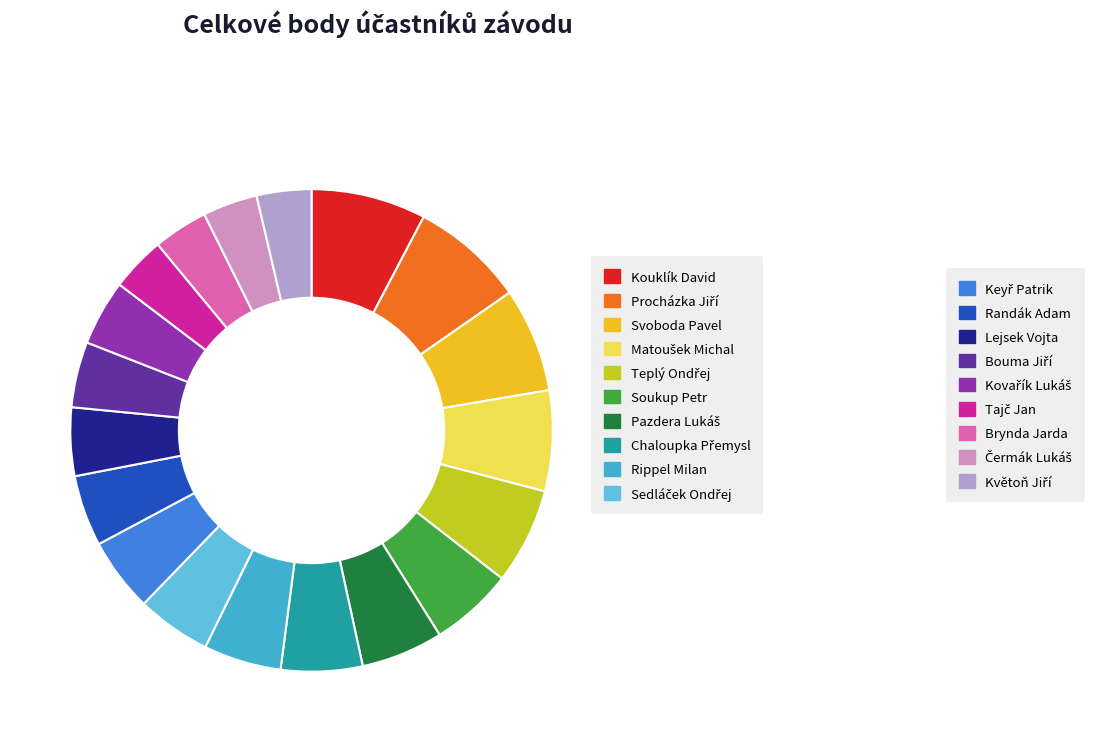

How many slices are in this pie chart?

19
...
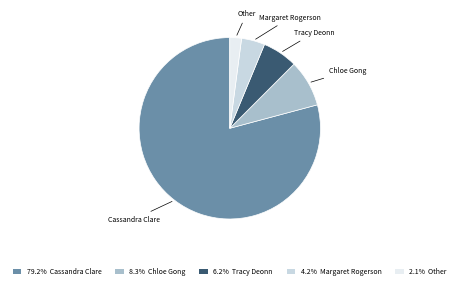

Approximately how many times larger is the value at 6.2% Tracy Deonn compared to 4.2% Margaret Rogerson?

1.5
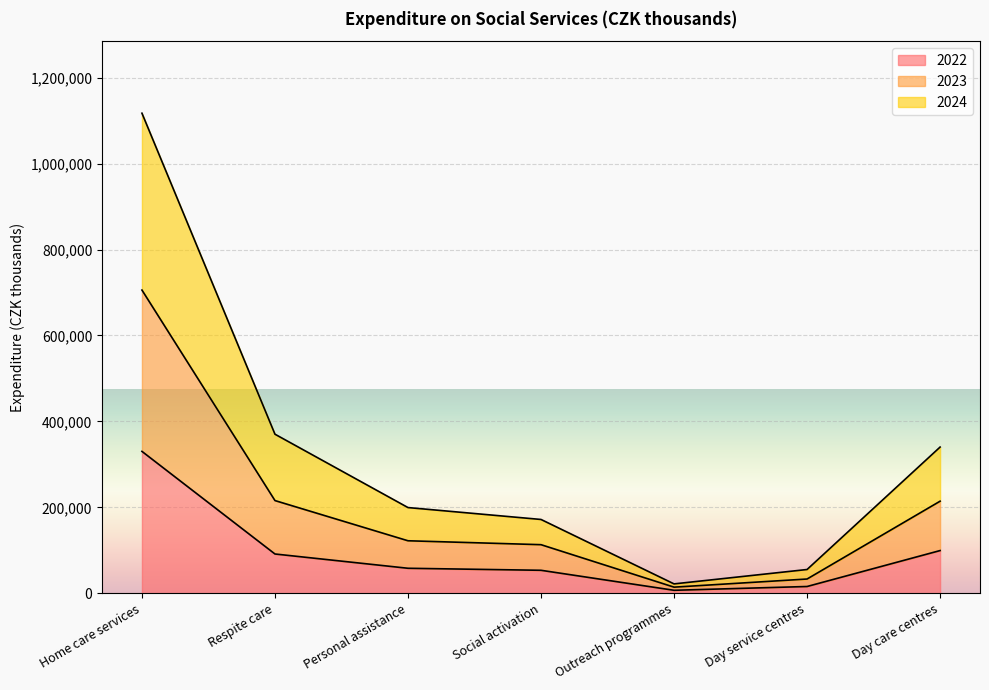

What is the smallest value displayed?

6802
==
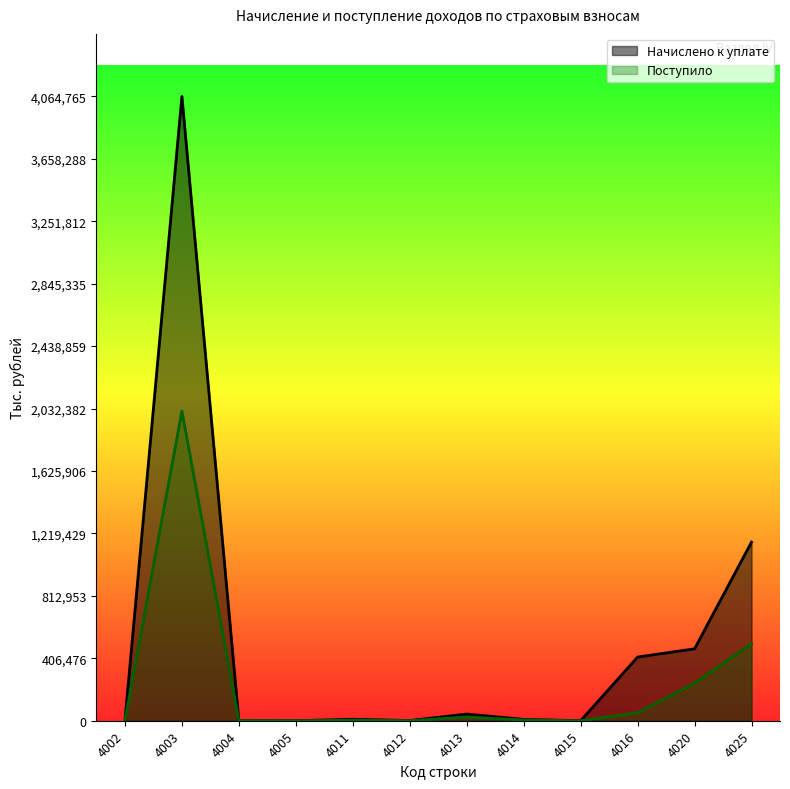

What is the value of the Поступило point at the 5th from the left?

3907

Directions for this task. Please find every line in the records above that contains the word "value", and copy each of those lines.

Task response.
Approximately how many times larger is the value at 6.2% Tracy Deonn compared to 4.2% Margaret Rogerson?
What is the smallest value displayed?
What is the value of the Поступило point at the 5th from the left?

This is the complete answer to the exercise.